We could just replace the exec call with a print or write the output to a file and we would have our next layer, but let’s take a look at what the script is actually doing to the hex strings.  Take the first string ‘7a6c6962’ and convert it from hex to ascii, it yields ‘zlib’.  The next one yields ‘decompress’.  The longer third one yields gibberish.  Can you guess why?  Because its zlib compressed.  It needs to be decompressed before you can see the original data.

Ok, find your exec call and replace it with a print so we can get a visual of what we’re working with here…  Wow that looks confusing, looks like we’re on the right path.  It’s all on one line separated by semicolons so go back and change your print statement to a variable assignment so you’re saving the output from the zlib decompress.  Create an empty list and write a for loop to go through the decompressed data in your variable and change any semicolon (;) to a newline (\n), appending to the list on each iteration.  After the loop join the list into an empty string and write it to a file.

import zlib
import sys

sys.setrecursionlimit(100000000)
z = bytes.fromhex('INSERT_HEX_ STRING_HERE')
z = zlib.decompress(z).decode()

z_list = []
for letter in z:
    if letter == ';':
        letter = '\n'
    z_list.append(letter)
z = ''.join(z_list)

with open('2_zlib_extracted.py', 'w') as f:
    f.write(z)

Open the file extracted from above and we have now arrived at the second layer of obfuscated data. I can see a few interesting things but this part seems to be heavily obfuscated and nothing is apparent to me. A good start would be to examine the code starting from the last line. Usually these scripts move into the next layer through exec and eval calls located after all the code reconstruction. But I like to investigate a little bit so my first course of action in this case is to open up the python interpreter and go through this code line by line. The cool thing about Python is that you can print pretty much anything and you’ll get some information out of that. So as I go line by line in the interpreter I’ll copy a few variables and calls and print them and see what comes up.
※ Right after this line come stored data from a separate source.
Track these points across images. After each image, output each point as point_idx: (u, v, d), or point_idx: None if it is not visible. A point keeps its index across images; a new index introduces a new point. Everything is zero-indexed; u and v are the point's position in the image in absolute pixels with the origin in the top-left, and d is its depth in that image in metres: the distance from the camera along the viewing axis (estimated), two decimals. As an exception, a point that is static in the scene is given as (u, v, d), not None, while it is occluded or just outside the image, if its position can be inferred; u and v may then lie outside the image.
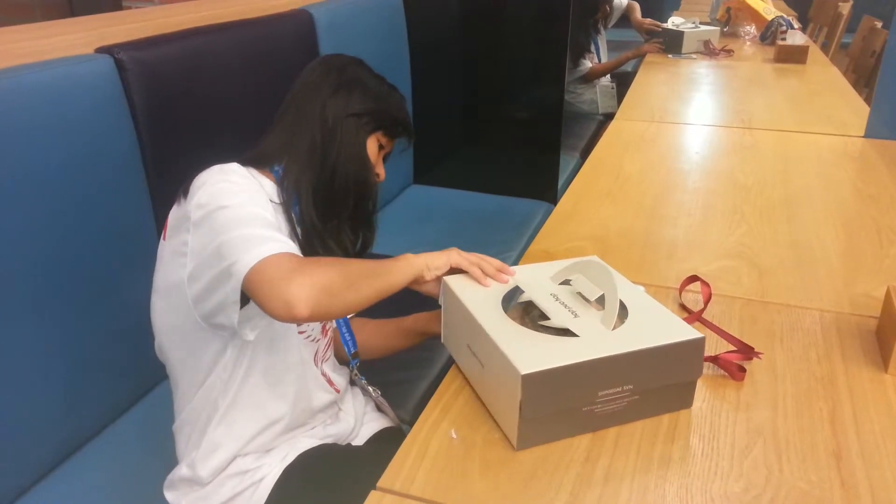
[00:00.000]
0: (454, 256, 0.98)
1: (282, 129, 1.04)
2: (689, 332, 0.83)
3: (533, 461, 0.78)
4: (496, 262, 0.99)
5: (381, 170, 1.08)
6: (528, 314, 0.90)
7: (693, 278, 1.13)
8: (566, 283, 0.95)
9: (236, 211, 0.87)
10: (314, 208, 1.00)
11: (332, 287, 0.84)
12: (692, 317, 1.05)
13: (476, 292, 0.93)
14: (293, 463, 1.04)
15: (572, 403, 0.79)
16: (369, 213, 1.09)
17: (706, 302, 1.07)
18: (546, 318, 0.87)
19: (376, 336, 1.20)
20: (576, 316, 0.86)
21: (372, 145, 1.05)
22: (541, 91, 2.50)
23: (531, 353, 0.78)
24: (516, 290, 0.94)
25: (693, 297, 1.13)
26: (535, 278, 0.97)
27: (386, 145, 1.08)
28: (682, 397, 0.87)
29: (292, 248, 0.86)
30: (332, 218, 1.03)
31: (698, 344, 0.83)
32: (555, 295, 0.91)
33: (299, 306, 0.79)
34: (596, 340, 0.81)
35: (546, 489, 0.75)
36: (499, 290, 0.94)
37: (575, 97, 3.49)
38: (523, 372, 0.74)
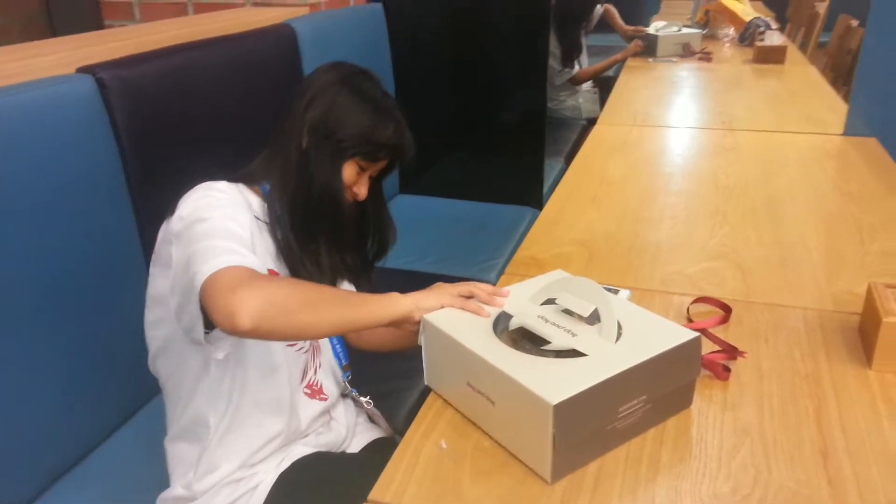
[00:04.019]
0: (445, 298, 0.93)
1: (269, 145, 1.04)
2: (685, 334, 0.84)
3: (523, 469, 0.79)
4: (487, 287, 0.96)
5: (361, 189, 1.05)
6: (521, 340, 0.86)
7: (708, 300, 1.12)
8: (547, 302, 0.93)
9: (210, 224, 0.87)
10: (291, 231, 1.00)
11: (282, 304, 0.81)
12: (693, 325, 1.04)
13: (463, 326, 0.89)
14: (287, 470, 1.04)
15: (599, 424, 0.78)
16: (348, 235, 1.07)
17: (721, 322, 1.07)
18: (542, 341, 0.84)
19: (384, 329, 1.18)
20: (574, 335, 0.84)
21: (350, 169, 1.02)
22: (524, 97, 2.51)
23: (552, 381, 0.75)
24: (501, 317, 0.91)
25: (682, 304, 1.14)
26: (516, 302, 0.94)
27: (367, 168, 1.04)
28: (684, 398, 0.88)
29: (252, 263, 0.84)
30: (310, 241, 1.02)
31: (696, 343, 0.84)
32: (542, 317, 0.89)
33: (241, 318, 0.77)
34: (606, 356, 0.80)
35: (538, 496, 0.75)
36: (483, 319, 0.91)
37: (557, 103, 3.50)
38: (554, 402, 0.72)
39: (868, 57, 2.09)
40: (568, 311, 0.90)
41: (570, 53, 3.34)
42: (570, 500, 0.74)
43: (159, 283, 0.96)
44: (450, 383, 0.91)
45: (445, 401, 0.91)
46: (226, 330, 0.79)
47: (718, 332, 1.03)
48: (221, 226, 0.88)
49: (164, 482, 1.05)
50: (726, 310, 1.09)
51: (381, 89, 1.06)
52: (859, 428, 0.84)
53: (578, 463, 0.79)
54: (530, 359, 0.81)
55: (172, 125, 1.39)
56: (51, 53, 1.34)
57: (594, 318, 0.87)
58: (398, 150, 1.05)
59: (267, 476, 1.03)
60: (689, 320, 1.08)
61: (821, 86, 2.71)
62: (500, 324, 0.90)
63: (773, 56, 3.05)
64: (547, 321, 0.88)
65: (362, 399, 1.18)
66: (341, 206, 1.02)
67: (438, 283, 0.97)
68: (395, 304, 0.91)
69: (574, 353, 0.81)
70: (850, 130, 2.02)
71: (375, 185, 1.10)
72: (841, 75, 3.40)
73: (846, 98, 2.42)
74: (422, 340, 0.93)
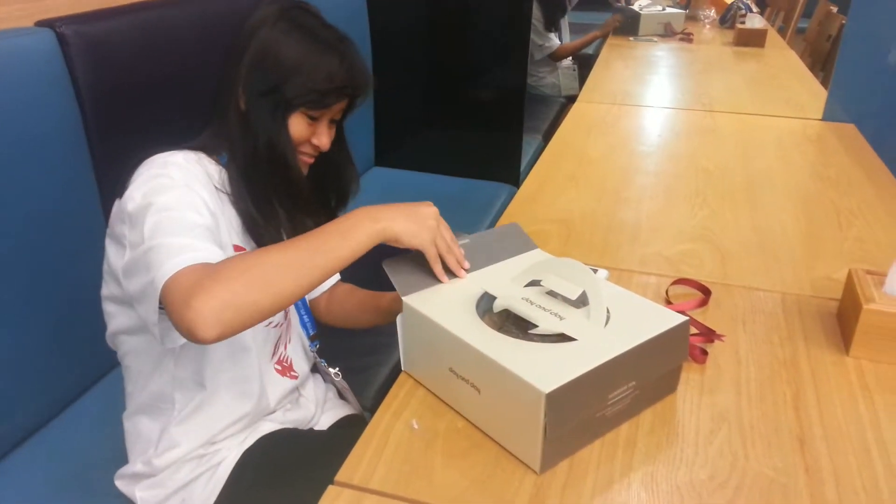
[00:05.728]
0: (426, 244, 0.85)
1: (214, 111, 0.97)
2: (673, 317, 0.82)
3: (497, 452, 0.76)
4: (459, 255, 0.91)
5: (321, 139, 0.95)
6: (506, 324, 0.82)
7: (687, 282, 1.10)
8: (531, 284, 0.89)
9: (167, 214, 0.80)
10: (252, 204, 0.93)
11: (236, 300, 0.72)
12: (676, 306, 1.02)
13: (445, 308, 0.84)
14: (252, 447, 1.00)
15: (589, 412, 0.75)
16: (307, 198, 0.98)
17: (700, 305, 1.05)
18: (528, 325, 0.81)
19: (351, 304, 1.13)
20: (561, 318, 0.81)
21: (298, 122, 0.92)
22: (503, 72, 2.47)
23: (543, 369, 0.72)
24: (483, 299, 0.86)
25: (660, 285, 1.12)
26: (499, 283, 0.89)
27: (319, 116, 0.94)
28: (670, 383, 0.86)
29: (210, 255, 0.77)
30: (268, 207, 0.94)
31: (685, 327, 0.82)
32: (527, 299, 0.85)
33: (203, 331, 0.70)
34: (596, 342, 0.77)
35: (510, 480, 0.73)
36: (465, 300, 0.86)
37: (537, 80, 3.46)
38: (547, 391, 0.68)
39: (849, 44, 2.08)
40: (552, 294, 0.86)
41: (554, 15, 3.28)
42: (544, 485, 0.72)
43: (114, 259, 0.90)
44: (430, 369, 0.86)
45: (420, 383, 0.88)
46: (193, 342, 0.73)
47: (696, 314, 1.02)
48: (177, 217, 0.81)
49: (121, 459, 1.01)
50: (706, 292, 1.07)
51: (321, 20, 0.94)
52: (836, 415, 0.83)
53: (566, 452, 0.76)
54: (517, 343, 0.77)
55: (138, 85, 1.33)
56: (8, 4, 1.27)
57: (580, 301, 0.84)
58: (351, 88, 0.93)
59: (230, 453, 0.99)
60: (669, 302, 1.06)
61: (800, 70, 2.71)
62: (483, 305, 0.85)
63: (753, 39, 3.04)
64: (532, 304, 0.84)
65: (331, 370, 1.15)
66: (291, 167, 0.94)
67: (431, 212, 0.87)
68: (369, 235, 0.81)
69: (561, 338, 0.78)
70: (828, 116, 2.01)
71: (335, 126, 1.00)
72: (819, 61, 3.40)
73: (824, 83, 2.42)
74: (399, 321, 0.89)
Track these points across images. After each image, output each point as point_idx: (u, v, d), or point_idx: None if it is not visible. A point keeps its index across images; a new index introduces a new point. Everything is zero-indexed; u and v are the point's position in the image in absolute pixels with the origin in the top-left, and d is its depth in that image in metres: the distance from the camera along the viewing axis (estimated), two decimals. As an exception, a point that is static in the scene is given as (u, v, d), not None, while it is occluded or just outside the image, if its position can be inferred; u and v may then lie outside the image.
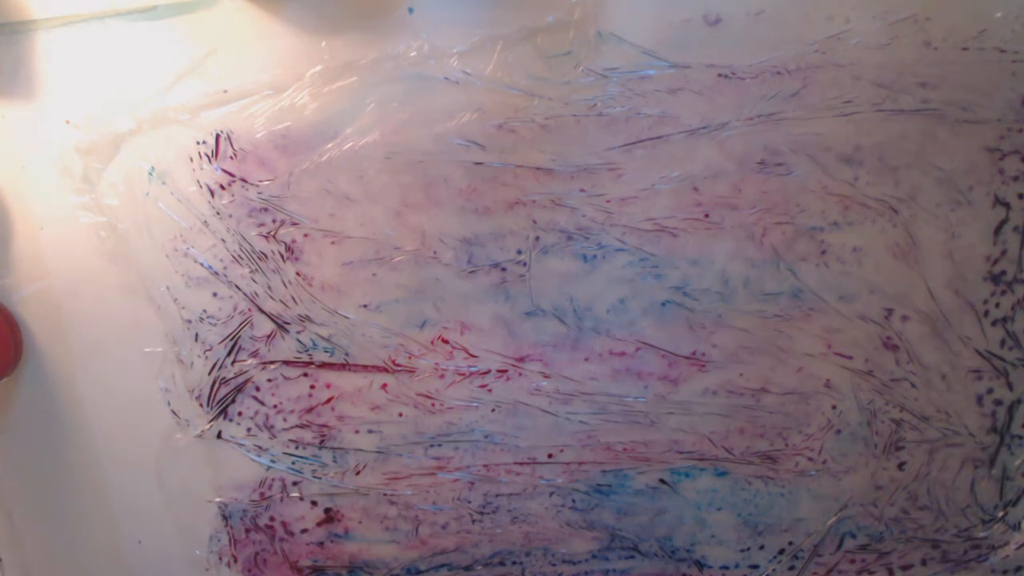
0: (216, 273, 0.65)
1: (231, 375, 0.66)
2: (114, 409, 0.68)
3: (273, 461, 0.67)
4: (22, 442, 0.70)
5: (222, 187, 0.63)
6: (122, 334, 0.66)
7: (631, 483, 0.65)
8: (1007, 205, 0.58)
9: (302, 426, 0.66)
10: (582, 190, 0.60)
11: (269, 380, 0.66)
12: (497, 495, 0.66)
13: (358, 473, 0.67)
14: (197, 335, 0.66)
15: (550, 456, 0.65)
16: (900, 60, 0.56)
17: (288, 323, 0.65)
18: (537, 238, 0.62)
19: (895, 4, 0.56)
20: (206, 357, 0.66)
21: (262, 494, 0.68)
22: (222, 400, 0.67)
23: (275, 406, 0.66)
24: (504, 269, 0.62)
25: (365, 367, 0.65)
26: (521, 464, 0.65)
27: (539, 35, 0.58)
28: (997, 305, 0.59)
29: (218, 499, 0.68)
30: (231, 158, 0.63)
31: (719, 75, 0.58)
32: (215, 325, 0.65)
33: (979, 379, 0.60)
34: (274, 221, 0.63)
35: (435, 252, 0.62)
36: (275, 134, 0.62)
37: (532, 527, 0.66)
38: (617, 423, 0.64)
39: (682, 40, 0.57)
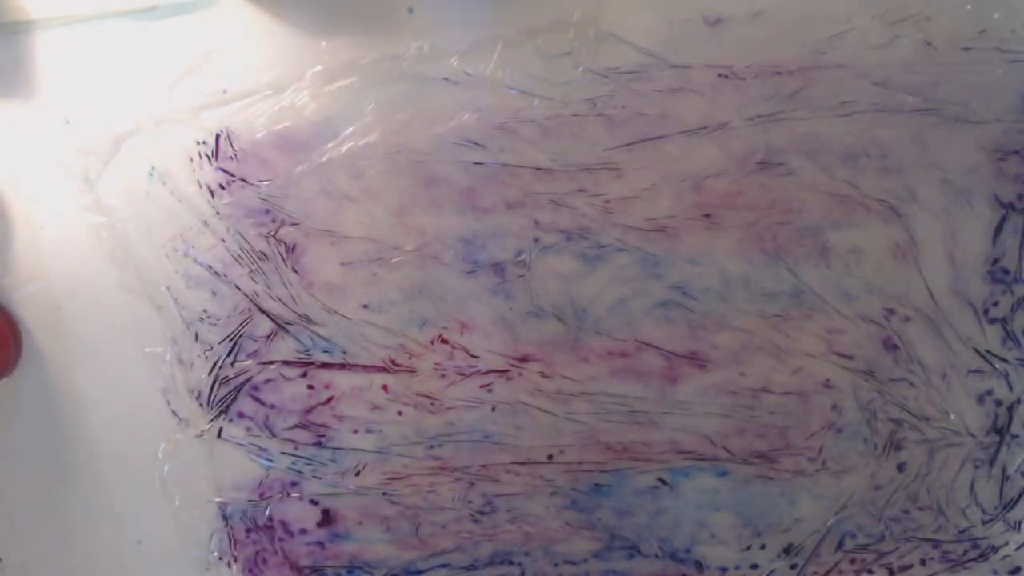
0: (216, 273, 0.65)
1: (231, 375, 0.66)
2: (114, 409, 0.68)
3: (272, 461, 0.67)
4: (22, 442, 0.70)
5: (222, 187, 0.63)
6: (122, 334, 0.66)
7: (631, 483, 0.65)
8: (1007, 205, 0.58)
9: (302, 426, 0.66)
10: (582, 190, 0.60)
11: (268, 380, 0.66)
12: (497, 495, 0.66)
13: (358, 473, 0.67)
14: (197, 335, 0.66)
15: (550, 456, 0.65)
16: (900, 60, 0.56)
17: (288, 323, 0.65)
18: (537, 238, 0.62)
19: (895, 4, 0.56)
20: (206, 357, 0.66)
21: (262, 494, 0.68)
22: (222, 400, 0.67)
23: (274, 406, 0.66)
24: (504, 269, 0.62)
25: (365, 367, 0.65)
26: (521, 464, 0.65)
27: (539, 35, 0.58)
28: (996, 304, 0.59)
29: (218, 499, 0.68)
30: (231, 158, 0.63)
31: (719, 75, 0.58)
32: (215, 325, 0.65)
33: (979, 379, 0.60)
34: (274, 221, 0.63)
35: (435, 252, 0.62)
36: (275, 134, 0.62)
37: (532, 527, 0.66)
38: (617, 423, 0.64)
39: (682, 40, 0.57)
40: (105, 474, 0.69)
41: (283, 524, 0.68)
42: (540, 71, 0.59)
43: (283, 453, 0.67)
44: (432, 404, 0.65)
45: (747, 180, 0.59)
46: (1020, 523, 0.63)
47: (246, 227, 0.64)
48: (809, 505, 0.64)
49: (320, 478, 0.67)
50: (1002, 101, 0.56)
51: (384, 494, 0.67)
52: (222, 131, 0.62)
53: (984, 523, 0.63)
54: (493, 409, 0.65)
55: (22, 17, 0.62)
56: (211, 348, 0.66)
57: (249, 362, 0.66)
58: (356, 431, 0.66)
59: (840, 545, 0.64)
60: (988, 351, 0.60)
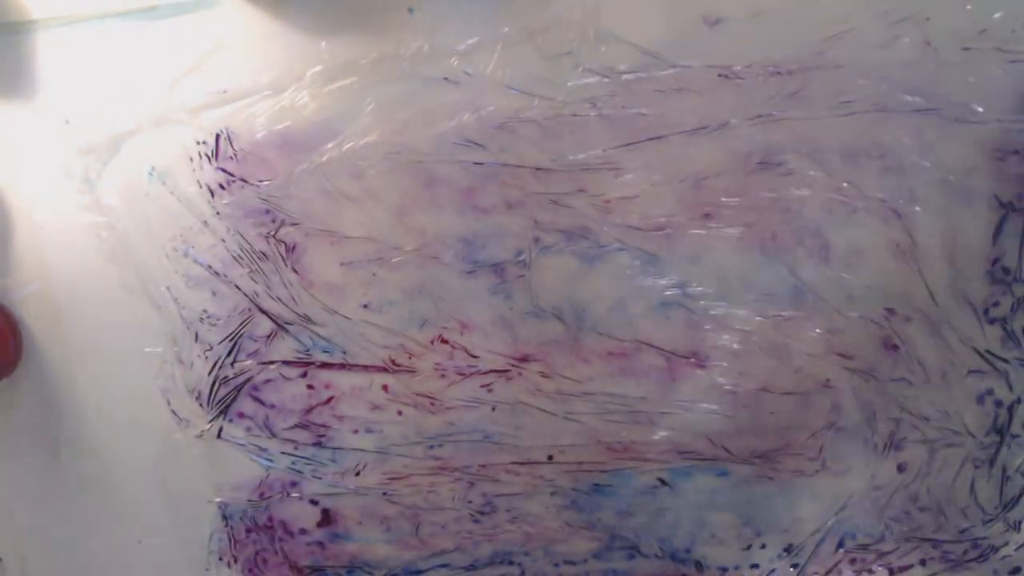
0: (216, 273, 0.65)
1: (231, 375, 0.66)
2: (114, 409, 0.68)
3: (272, 461, 0.67)
4: (22, 442, 0.70)
5: (222, 187, 0.63)
6: (122, 334, 0.66)
7: (631, 483, 0.65)
8: (1007, 205, 0.58)
9: (302, 426, 0.66)
10: (582, 190, 0.60)
11: (268, 380, 0.66)
12: (497, 495, 0.66)
13: (358, 473, 0.67)
14: (197, 335, 0.66)
15: (550, 456, 0.65)
16: (900, 60, 0.56)
17: (288, 323, 0.65)
18: (537, 238, 0.62)
19: (895, 4, 0.56)
20: (206, 357, 0.66)
21: (262, 494, 0.68)
22: (222, 400, 0.67)
23: (274, 406, 0.66)
24: (504, 269, 0.62)
25: (365, 367, 0.65)
26: (521, 464, 0.65)
27: (539, 35, 0.58)
28: (996, 304, 0.59)
29: (218, 499, 0.68)
30: (231, 158, 0.63)
31: (719, 75, 0.58)
32: (215, 325, 0.65)
33: (979, 379, 0.60)
34: (274, 221, 0.63)
35: (435, 252, 0.62)
36: (275, 134, 0.62)
37: (532, 527, 0.66)
38: (617, 423, 0.64)
39: (682, 40, 0.57)
40: (105, 474, 0.69)
41: (283, 524, 0.68)
42: (540, 71, 0.59)
43: (283, 453, 0.67)
44: (432, 404, 0.65)
45: (747, 180, 0.59)
46: (1020, 523, 0.63)
47: (246, 227, 0.64)
48: (809, 505, 0.64)
49: (320, 478, 0.67)
50: (1002, 101, 0.56)
51: (384, 494, 0.67)
52: (222, 131, 0.62)
53: (984, 523, 0.63)
54: (493, 409, 0.65)
55: (23, 17, 0.62)
56: (211, 348, 0.66)
57: (249, 362, 0.66)
58: (356, 431, 0.66)
59: (840, 545, 0.64)
60: (988, 351, 0.60)
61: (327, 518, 0.68)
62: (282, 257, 0.64)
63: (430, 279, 0.63)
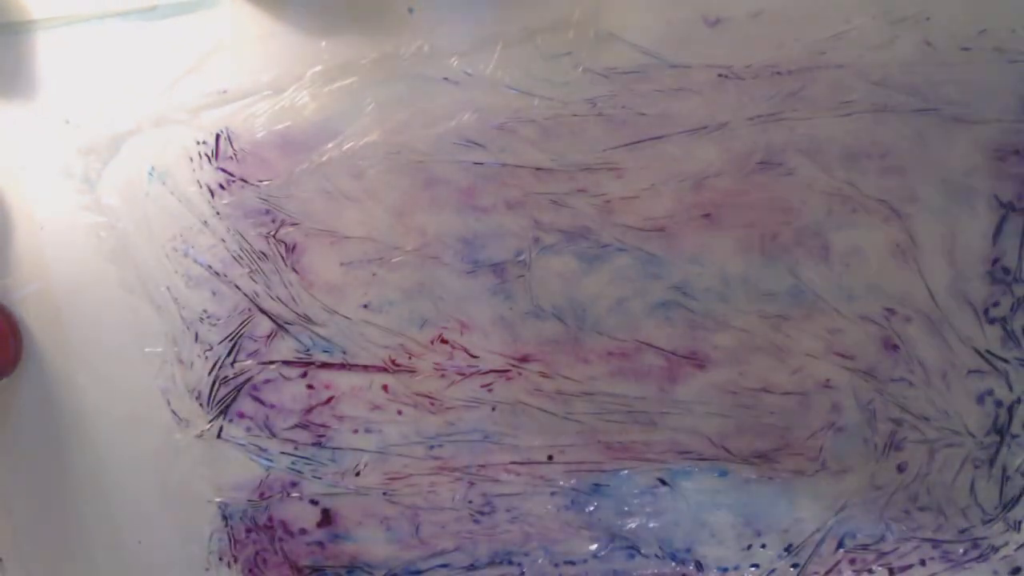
0: (216, 273, 0.65)
1: (231, 375, 0.66)
2: (114, 409, 0.68)
3: (272, 461, 0.67)
4: (22, 442, 0.70)
5: (222, 187, 0.63)
6: (122, 334, 0.66)
7: (631, 483, 0.65)
8: (1007, 205, 0.58)
9: (302, 426, 0.66)
10: (582, 190, 0.60)
11: (268, 380, 0.66)
12: (497, 495, 0.66)
13: (358, 473, 0.67)
14: (197, 335, 0.66)
15: (550, 456, 0.65)
16: (900, 60, 0.56)
17: (288, 323, 0.65)
18: (537, 238, 0.62)
19: (895, 4, 0.56)
20: (206, 357, 0.66)
21: (262, 494, 0.68)
22: (222, 400, 0.67)
23: (274, 406, 0.66)
24: (504, 269, 0.62)
25: (365, 367, 0.65)
26: (521, 464, 0.65)
27: (539, 35, 0.58)
28: (996, 304, 0.59)
29: (218, 499, 0.68)
30: (231, 158, 0.63)
31: (719, 75, 0.58)
32: (215, 325, 0.65)
33: (979, 379, 0.60)
34: (274, 221, 0.63)
35: (435, 252, 0.62)
36: (275, 134, 0.62)
37: (532, 527, 0.66)
38: (617, 423, 0.64)
39: (682, 40, 0.57)
40: (105, 474, 0.69)
41: (283, 524, 0.68)
42: (540, 71, 0.59)
43: (283, 453, 0.67)
44: (432, 404, 0.65)
45: (747, 180, 0.59)
46: (1020, 523, 0.63)
47: (246, 227, 0.64)
48: (809, 505, 0.64)
49: (320, 478, 0.67)
50: (1002, 101, 0.56)
51: (384, 494, 0.67)
52: (222, 131, 0.62)
53: (984, 523, 0.63)
54: (493, 409, 0.65)
55: (23, 17, 0.62)
56: (211, 348, 0.66)
57: (249, 362, 0.66)
58: (356, 431, 0.66)
59: (840, 545, 0.64)
60: (988, 351, 0.60)
61: (327, 518, 0.68)
62: (282, 257, 0.64)
63: (430, 279, 0.63)
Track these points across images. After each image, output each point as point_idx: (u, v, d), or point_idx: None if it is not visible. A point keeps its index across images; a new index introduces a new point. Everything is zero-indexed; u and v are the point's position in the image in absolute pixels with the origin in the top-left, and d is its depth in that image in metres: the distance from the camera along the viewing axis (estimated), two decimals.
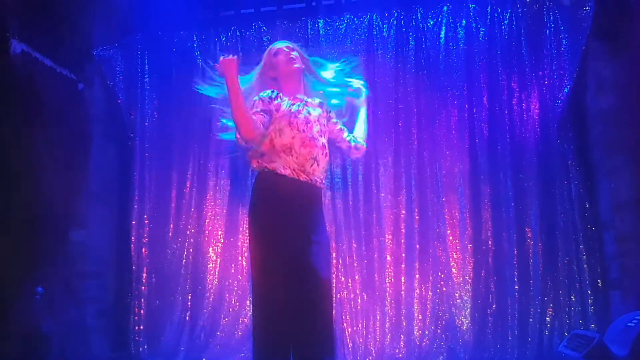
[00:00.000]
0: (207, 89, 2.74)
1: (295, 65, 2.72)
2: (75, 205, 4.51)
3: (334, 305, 2.66)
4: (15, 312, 3.82)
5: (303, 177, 2.60)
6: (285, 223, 2.52)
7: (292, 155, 2.59)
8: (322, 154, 2.66)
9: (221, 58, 2.46)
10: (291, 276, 2.48)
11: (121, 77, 4.97)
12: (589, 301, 4.12)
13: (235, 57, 2.47)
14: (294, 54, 2.75)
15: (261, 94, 2.67)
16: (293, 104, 2.66)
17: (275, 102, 2.64)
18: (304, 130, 2.61)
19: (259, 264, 2.56)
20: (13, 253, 3.85)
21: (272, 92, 2.68)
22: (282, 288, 2.48)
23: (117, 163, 4.97)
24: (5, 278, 3.84)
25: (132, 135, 4.96)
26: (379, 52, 4.72)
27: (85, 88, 4.65)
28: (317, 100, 2.83)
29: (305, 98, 2.77)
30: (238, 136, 2.51)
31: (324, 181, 2.72)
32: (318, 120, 2.72)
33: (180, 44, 5.03)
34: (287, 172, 2.58)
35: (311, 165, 2.61)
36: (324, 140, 2.70)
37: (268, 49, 2.84)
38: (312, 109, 2.73)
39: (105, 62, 4.89)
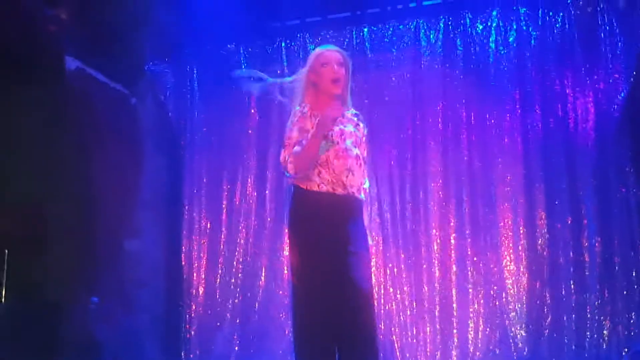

As I go through the code and print random stuff I notice there’s a few code objects and an ast object. The code objects contain python bytecode and would be useful but a more efficient way to get the source from this is to reverse the ast object. An ast object holds a structured tree of python objects, including values and operations. It is created after line 16 has executed. I used the ast and astor library to reconstruct the source code and write it to a file.

Why does the script crash when I execute line 17 in the interpreter?

It uses the __file__ special variable to get its own file path, in the interpreter this is undefined that’s why it crashes. ast uses the filename for nonessential things and can be worked around by defining __file__ or replacing the filename argument with any string.

import ast, astor
mod, fname, mode = (________, _____.____________________(), _____._________________(_____._______________________())[_.__ ** _.__ + _._] + _____._________________(_____._______________())[_.__] + _____._________________(_____._______________________())[_.__ ** _.__ + _._] + _____._________________(_____._______________________())[_.___])
ast.fix_missing_locations(mod)
src = astor.to_source(mod)
open('recovered_payload.py', 'w', encoding='utf-8').write(src)

Opening the third layer we just produced, I can see the light at the end of the tunnel. This one is really easy to reverse. Turn the string into bytes and then base 85 decode it. Or just change the exec into a print and run it. You should see the flag printed.

Enter the flag on The Range to complete this challenge.